Few politicians willingly give up potential campaign money. There's fresh evidence of that obvious fact from all over the country.

In California, the state Senate voted 24-8 to lift a two-year-old ban on fundraising during parts of the legislative season. The ban was put in place in the wake of a series of scandals that got three senators thrown out of office. Members weren't allowed to fundraise during eight weeks of the year -- four weeks during budget negotiations and the last four weeks of the session.

But with primaries coming up next month, senators found this an inconvenient hindrance. It wasn't fair, they argued, that they couldn't raise money while their opponents -- including members of the state Assembly -- could.

Similarly, the Missouri state Senate killed a proposal that would have limited campaign contributions. Missouri is the only state with no limits; campaign contributions were abolished in 2008. But the issue isn't entirely dead: Earlier this month, backers of a ballot measure to impose fundraising limits turned in 272,000 signatures to the secretary of state's office.

And on Tuesday, a federal judge struck down Montana's limits on parties and political action committees' contributions to candidates for statewide office.

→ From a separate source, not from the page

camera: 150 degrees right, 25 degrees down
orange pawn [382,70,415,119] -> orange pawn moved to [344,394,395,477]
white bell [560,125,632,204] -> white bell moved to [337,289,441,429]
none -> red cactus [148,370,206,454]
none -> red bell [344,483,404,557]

The state will appeal, but for now, limits revert to where they were before a campaign fundraising law was passed in 1994.

That means candidates can raise a lot more money. PACs, for example, will now be able to give $10,610 to statewide candidates for their primary and general election campaigns, compared to just $1,320 before.

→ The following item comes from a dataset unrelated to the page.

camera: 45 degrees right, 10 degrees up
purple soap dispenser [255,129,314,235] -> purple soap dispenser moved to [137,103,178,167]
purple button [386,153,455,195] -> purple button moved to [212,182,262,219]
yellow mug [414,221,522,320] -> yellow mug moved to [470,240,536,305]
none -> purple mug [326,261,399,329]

In Utah, GOP House Speaker Greg Hughes warned his colleagues Wednesday to maintain a clear distance between policy discussions and pleas for campaign donations. The comments came in response to the publication of an audio recording between GOP Gov. Gary Herbert and lobbyists. The governor was caught saying that his chief of staff and Lt. Gov. Spencer Cox would be running the state so he could be on "high giddy-up" pursuing his re-election bid. He then added that he would be happy to meet with them individually or as a group to collect campaign checks.

In Kentucky, Longtime Incumbents Shown the Door

Two longtime legislators from Louisville lost their seats in primaries on Tuesday.

Republican state Rep. Tom Crimm, who had been in office for 20 years, was unseated by attorney Jason Nemes. On the Democratic side, Attica Scott, a member of the Metro Council, easily defeated Tom Riner, who had served in the state House since 1982.

Riner had drawn criticism from Democrats for helping Kim Davis, the Rowan County clerk who became nationally famous for refusing to issue marriage licenses to same-sex couples.

In another GOP state House primary, Tony Quillen won, even though he'd tried to drop out of the race. Quillen ran for the seat in a March special election. After losing, he unsuccessfully sought to withdraw from the race to give fellow Republican Danny Bentley a free ride to the nomination for a full term.

Quillen won easily, but party officials say that the results won't count and that Bentley will, in fact, be the nominee.

"I can't lie," Quillen told The Daily Independent. "It did put a big smile on my face when I drove home tonight."

Portland Gets New Mayor and Higher Gas Prices

Oregon Treasurer Ted Wheeler was elected Tuesday as the new mayor of Portland. He faced 14 opponents, but by taking a majority of the vote (56 percent), Wheeler was able to avoid a runoff in November.

Portland is booming, but Wheeler pledged to address income inequality, build more affordable housing and reduce homelessness.

Portland voters also voted to raise gas taxes in the city by a dime for four years. The measure is expected to raise $64 million, which will be spent on roads and pedestrian and bicyclist safety improvements.